# OBX Stainless Headers!



## Eric Animal (Oct 28, 2007)

I got a set of the "controvertial" OBX, round port headers today. They look very nice, quality wise. I can't check the fit. They are polished stainless, with 3/8" flanges. I don't know how they make money at the price charged. Some pics of course..........
I am not sure if the FORUM allows price comparisons to other name brands. If so will a moderator post or PM me please. Thanks, Eric


----------



## Rukee (Feb 8, 2007)

Those look nice. :cheers
I don't see a problem with price comparison.

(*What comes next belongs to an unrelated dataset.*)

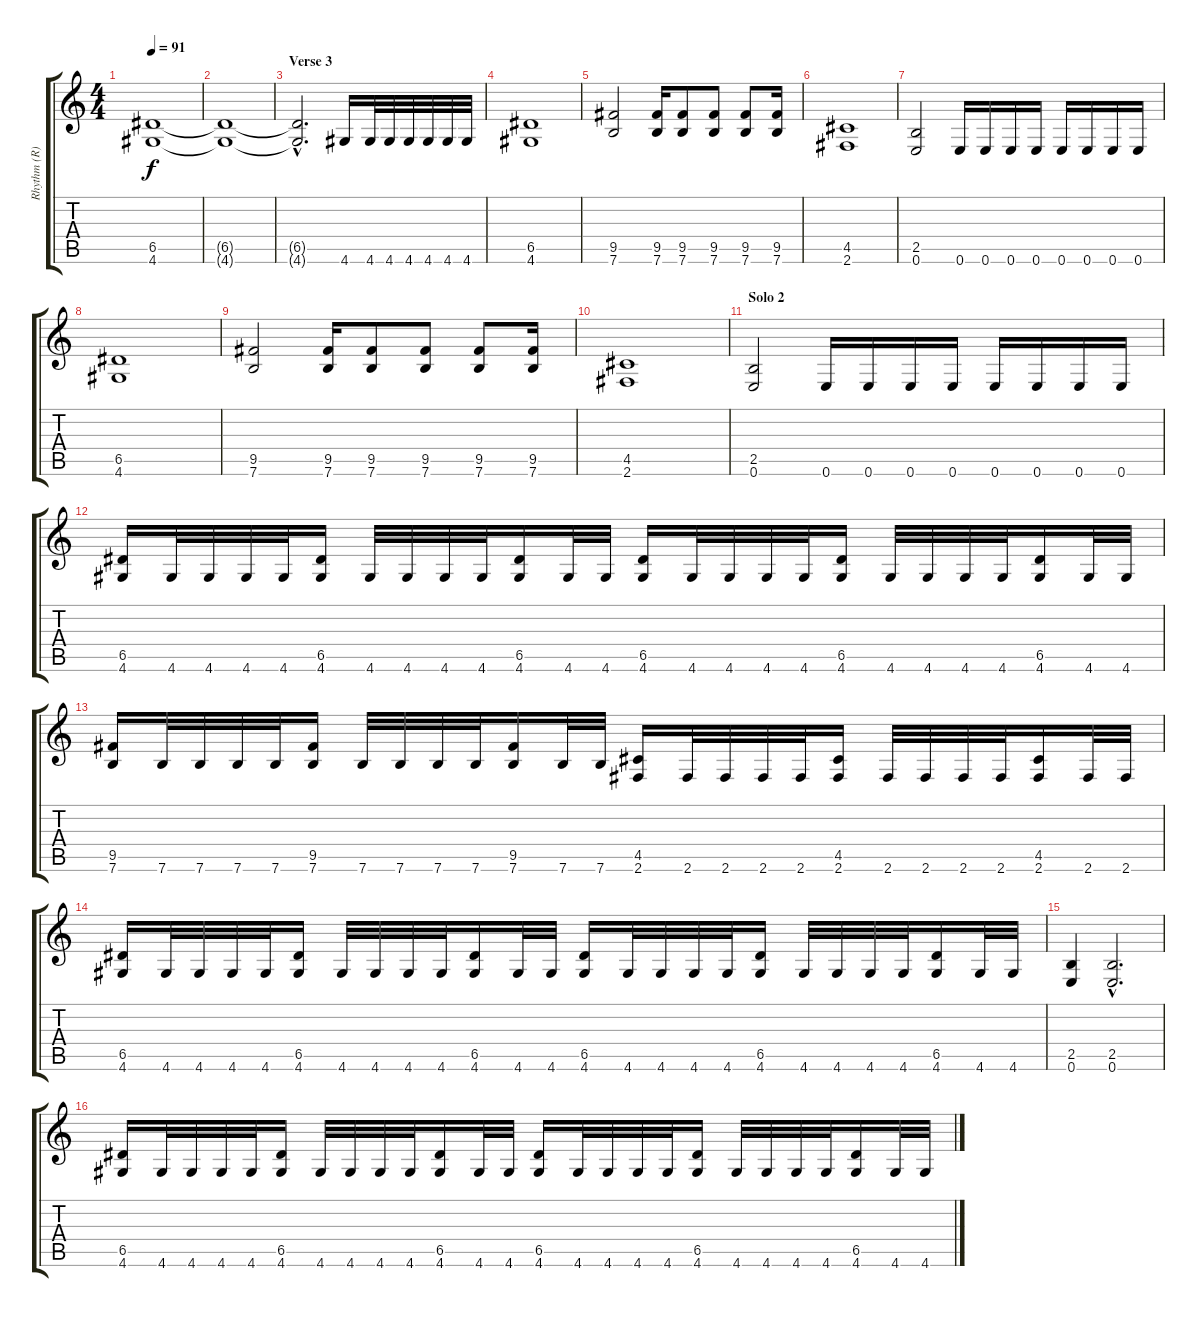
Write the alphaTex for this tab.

Unless another MOD does.


----------



## Eric Animal (Oct 28, 2007)

OBX round port stainless, 1 7/8 primaries into 3 1/2 collectors, polished = $259
Kooks = $918
Doug's, steel w/ceramic = "about $ 700.
I figured I'd give them a shot!


----------



## Too Many Projects (Nov 15, 2008)

Headers look good.
Obviously your house survived intact...:cool No big surge to flood it or take your boat off the lift ?


----------



## BearGFR (Aug 25, 2008)

Nice looking pieces! I'm looking forward to hearing how you like them, how well they fit, etc.

Bear


----------



## BatmanGTO (Jun 18, 2011)

I think they look great. At that price even if you don't like them it don't hurt the pocket book that much.


----------



## mikes06goat (Jan 13, 2009)

They look to be pretty nice. Where did you find them that cheap?


----------



## Eric Animal (Oct 28, 2007)

They are available on e-bay. seller: racingpartsdepot


----------